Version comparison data

━━━

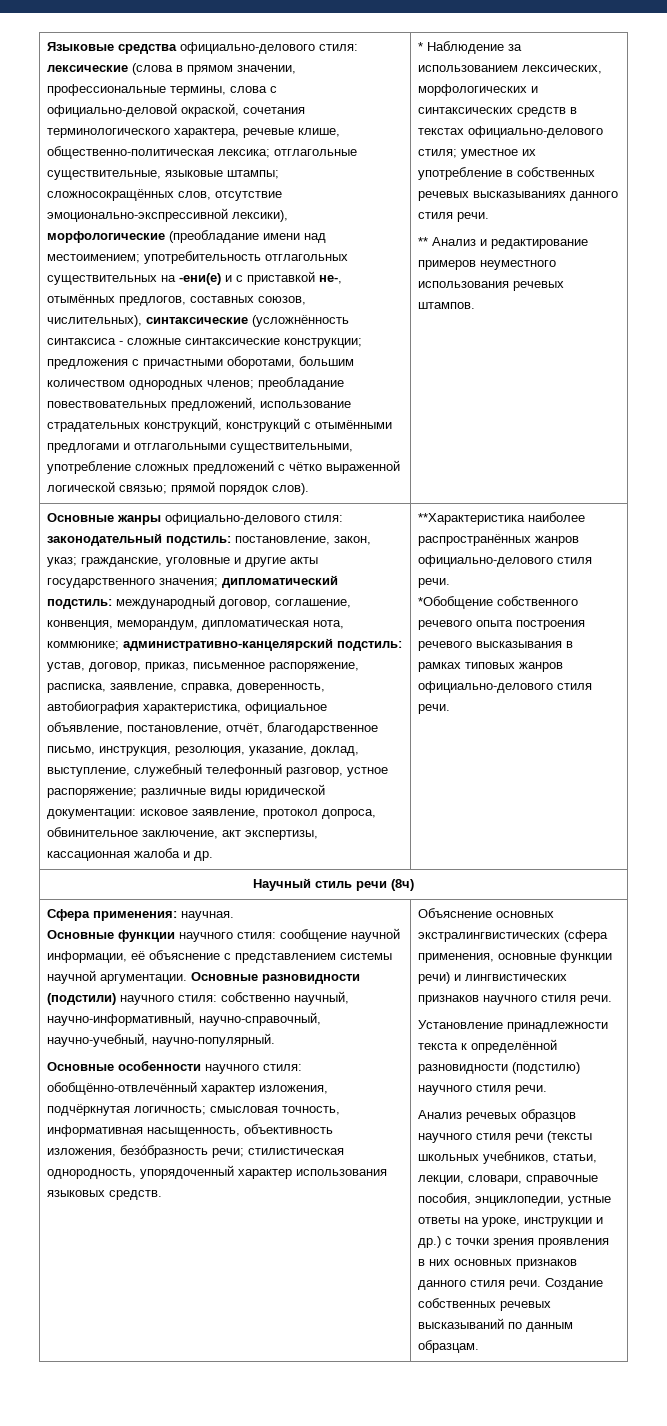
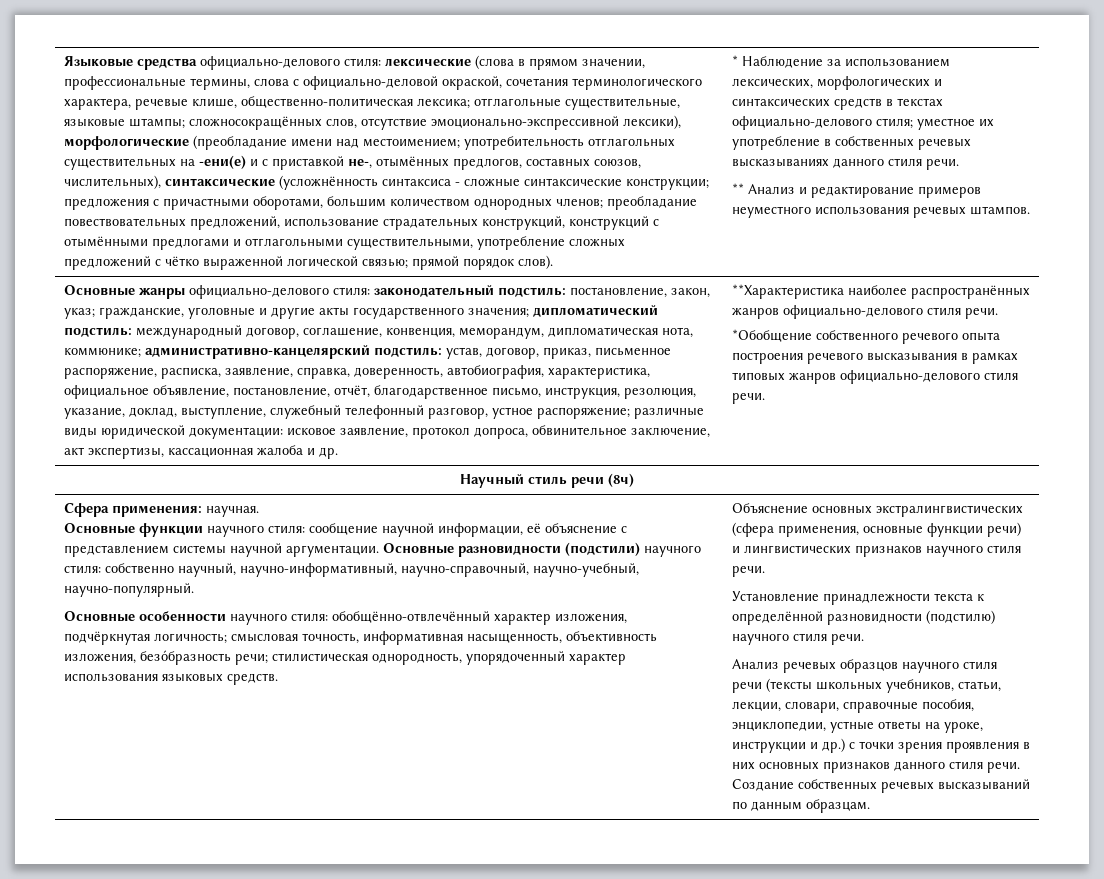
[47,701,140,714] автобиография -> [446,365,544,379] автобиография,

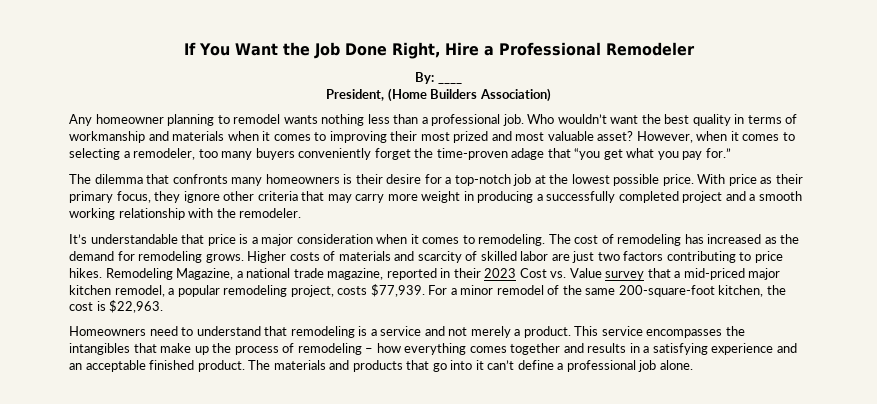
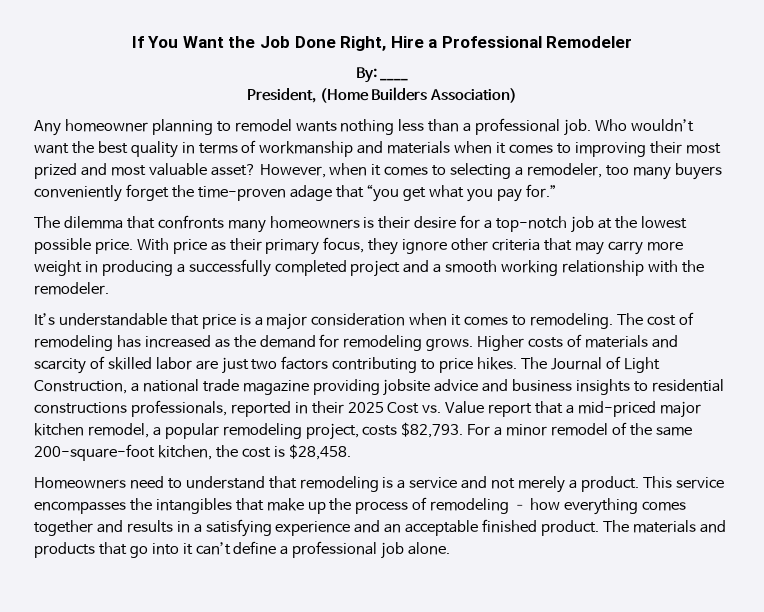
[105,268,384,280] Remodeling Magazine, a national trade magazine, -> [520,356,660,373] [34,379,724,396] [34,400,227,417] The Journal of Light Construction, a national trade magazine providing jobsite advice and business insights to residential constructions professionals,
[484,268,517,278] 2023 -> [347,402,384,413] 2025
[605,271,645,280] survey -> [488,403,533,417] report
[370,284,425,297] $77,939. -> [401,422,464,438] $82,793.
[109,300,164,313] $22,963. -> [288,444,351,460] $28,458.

━━━

What should appear is an exact copy of the lines from the one with "[605,271,645,280] survey ->" through the end of the entries above, ends included, and no other text.

*Your response*.
[605,271,645,280] survey -> [488,403,533,417] report
[370,284,425,297] $77,939. -> [401,422,464,438] $82,793.
[109,300,164,313] $22,963. -> [288,444,351,460] $28,458.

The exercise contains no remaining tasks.